You can then call it’s cmoncrawl.processor.pipeline.pipeline.ProcessorPipeline.process_domain_record()
method with the query and it will run the whole pipeline for single domain record.
Note
The exceptions are not handled by the pipeline and are passed to the caller, to handle them as you wish.
Putting it all together#
We now show how to create very simple custom pipeline that will download and extract data into json programmatically.
Using the lib in code#
from cmoncrawl.processor.pipeline.pipeline import ProcessorPipeline
from cmoncrawl.processor.pipeline.downloader import AsyncDownloader
from cmoncrawl.processor.pipeline.router import Router
from cmoncrawl.processor.pipeline.streamer import StreamerFileJSON
from cmoncrawl.common.loggers import all_purpose_logger
from cmoncrawl.common.types import MatchType
from commoncrawl.integrations.middleware.synchronized import query_and_extract
from pathlib import Path
downloader = AsyncDownloader()
your_custom_extractor = YourCustomExtractor()
router = Router()
router.load_extractor("ext", your_custom_extractor)
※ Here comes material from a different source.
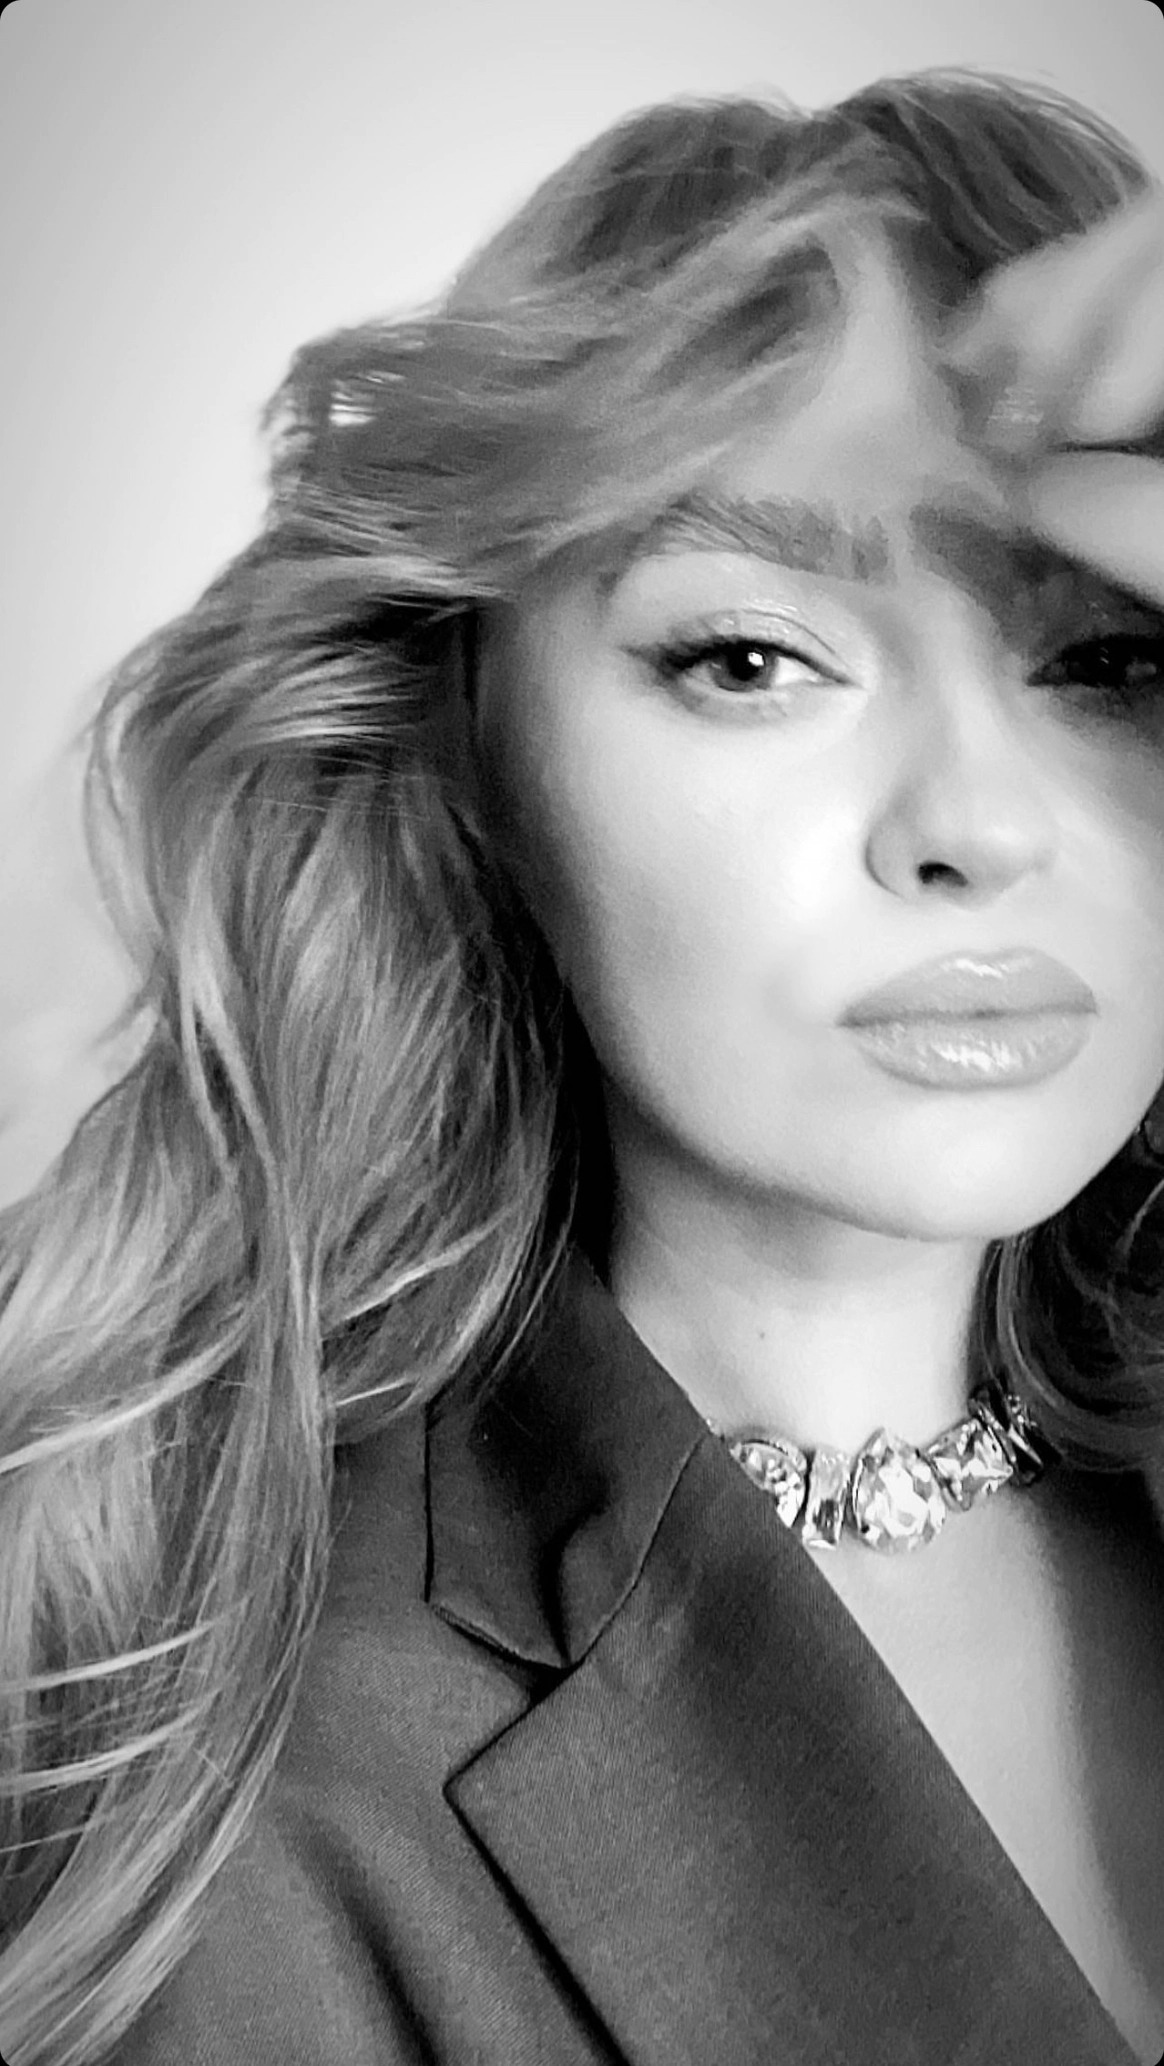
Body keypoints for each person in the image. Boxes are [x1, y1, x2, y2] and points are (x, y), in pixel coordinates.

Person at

router.register_route("ext", ".*bbc.com.*")
streamer = StreamerFileJSON(Path("extracted"))
pipeline = ProcessorPipeline(downloader, router, streamer)
index_agg = IndexAggregator(
domains=["bbc.com"],
match_type=MatchType.DOMAIN,
limit=1000,
)
processed_urls = await query_and_extract(index_agg, pipeline)
The code will try to extract first 1000 pages from bbc.com, which will be extracted using YourCustomExtractor and save the results to json files.